Non è che i contenitori siano privi di contenuti, anzi; il limite è l’approccio, sempre più esclusivo anziché inclusivo. A qualsiasi livello gli interventi non sono mai coordinati. L’ansia di fare, di veder prevalere un metodo, un’idea o una persona rispetto a un’altra finisce per diventare un ostacolo al conseguimento degli obiettivi, e l’inconcludenza distanzia ancora di più dalla politica chi già se ne sente poco coinvolto. Ma prima di portare avanti esigenze che coinvolgono la collettività, ogni soggetto di cittadinanza attiva dovrebbe periodicamente ridomandarsi quanto sia, all’atto pratico, rappresentativo delle necessità vere della comunità. Quanto può vantare linee preferenziali di dialogo tra i cittadini e le istituzioni?

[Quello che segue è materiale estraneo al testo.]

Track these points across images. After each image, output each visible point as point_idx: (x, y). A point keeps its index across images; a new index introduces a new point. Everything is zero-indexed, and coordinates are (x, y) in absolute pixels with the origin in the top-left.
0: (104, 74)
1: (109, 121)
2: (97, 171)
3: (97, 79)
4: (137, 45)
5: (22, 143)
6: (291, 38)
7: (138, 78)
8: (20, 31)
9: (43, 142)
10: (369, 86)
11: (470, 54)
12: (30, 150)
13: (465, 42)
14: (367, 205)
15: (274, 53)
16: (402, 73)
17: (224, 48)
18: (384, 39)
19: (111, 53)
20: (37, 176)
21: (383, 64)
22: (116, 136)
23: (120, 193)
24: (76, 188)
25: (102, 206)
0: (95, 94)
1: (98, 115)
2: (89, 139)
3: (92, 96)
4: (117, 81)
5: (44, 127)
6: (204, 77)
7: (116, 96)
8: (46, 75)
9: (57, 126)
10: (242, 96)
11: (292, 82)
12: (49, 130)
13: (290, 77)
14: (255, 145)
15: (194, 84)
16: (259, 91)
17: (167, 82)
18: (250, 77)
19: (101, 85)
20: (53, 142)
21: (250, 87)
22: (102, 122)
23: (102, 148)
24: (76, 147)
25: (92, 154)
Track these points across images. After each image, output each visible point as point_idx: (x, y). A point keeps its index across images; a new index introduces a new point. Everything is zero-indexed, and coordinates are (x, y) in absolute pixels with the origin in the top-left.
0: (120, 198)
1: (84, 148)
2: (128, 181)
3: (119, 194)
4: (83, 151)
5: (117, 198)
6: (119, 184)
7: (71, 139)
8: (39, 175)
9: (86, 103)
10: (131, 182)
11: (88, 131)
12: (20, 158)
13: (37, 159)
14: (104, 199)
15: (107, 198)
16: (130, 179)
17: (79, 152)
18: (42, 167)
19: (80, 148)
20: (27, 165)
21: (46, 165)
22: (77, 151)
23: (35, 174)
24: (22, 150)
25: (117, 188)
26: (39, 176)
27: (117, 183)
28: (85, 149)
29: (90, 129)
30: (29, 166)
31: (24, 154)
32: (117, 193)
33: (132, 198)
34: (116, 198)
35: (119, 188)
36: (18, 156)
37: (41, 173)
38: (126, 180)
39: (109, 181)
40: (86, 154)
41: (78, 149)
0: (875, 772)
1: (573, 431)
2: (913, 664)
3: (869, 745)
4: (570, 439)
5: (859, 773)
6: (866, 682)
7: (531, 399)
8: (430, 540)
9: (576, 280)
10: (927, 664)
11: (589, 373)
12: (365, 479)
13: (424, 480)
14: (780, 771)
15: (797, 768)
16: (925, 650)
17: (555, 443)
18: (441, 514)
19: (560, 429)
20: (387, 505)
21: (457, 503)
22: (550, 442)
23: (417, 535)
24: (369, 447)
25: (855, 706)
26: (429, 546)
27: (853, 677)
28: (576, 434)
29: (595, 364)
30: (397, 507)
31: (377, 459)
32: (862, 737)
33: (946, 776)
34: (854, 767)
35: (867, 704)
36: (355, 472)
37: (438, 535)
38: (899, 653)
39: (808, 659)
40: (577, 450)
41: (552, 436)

La capacità di rappresentare non è conseguenza scontata di ogni forma di attivismo, implica responsabilità e “requisiti”. Un dato è incontestabile. Rispetto alla totalità dei milanesi, l’impegno politico è di pochissimi; perlopiù basato sul volontariato e non su un’investitura elettorale, porta a sviluppare interessi forti: intesi in senso positivo, come passione nel contribuire al bene comune, ma anche negativo, perché strada facendo può perdersi il contatto con il punto di partenza senza che si riesca a intravedere quello di arrivo.

L’associazionismo è una delle basi della politica “dal basso”, su ciò non si discute; per quanto un’associazione possa essere radicata sul territorio, avrà sempre però una visione di parte, e una rappresentatività limitata. Lo stesso vale per i comitati: quanti sono gli abitanti dei quartieri che davvero li delegano a condurre battaglie, a manifestare dissenso, a farsi interpreti dei bisogni comuni? Molti meno di quanto si pensi.

Più complesso è il discorso per circoli di partito e movimenti nati dalle liste elettorali, perché in questo caso una delega, almeno ideale, esiste: spesso un simile onere tuttavia si perde nei meandri della routine burocratica. Un’elevata percentuale di milanesi continua a manifestare un malessere individuale che nessuno, al momento, sembra in grado di intercettare con successo. Tante energie vengono investite dalla politica e dal civismo, troppo spesso in un’autoreferenzialità innegabile. Mentre lo scopo non dovrebbe essere quello di contare di più, ma di interpretare meglio i disagi e le speranze di tutti.

Tornando alla domanda iniziale, non è facile immaginare che cosa aspettarsi, all’interno di questo quadro, dalle Officine: se potrà nascere una rete, essere inaugurato un nuovo modello di partecipazione … . Pensando a Milano la prima cose che viene in mente è che potrebbero forse riuscire a mettere insieme persone alternative e complementari, anche quelle che partirebbero da zero, senza bagagli ingombranti. Nel programma si legge: «Le Officine delle idee non sono circoli o sezioni di partito. Ci interessano le idee e le persone che partecipano, a prescindere dalle differenti appartenenze. Sono aperte a tutti coloro che hanno a cuore la costruzione di un nuovo centrosinistra. Un percorso aperto e plurale». Uno strumento di dialogo e sintesi – forse – che possa contribuire a superare gli infiniti particolarismi. Anche quelli a fin di bene.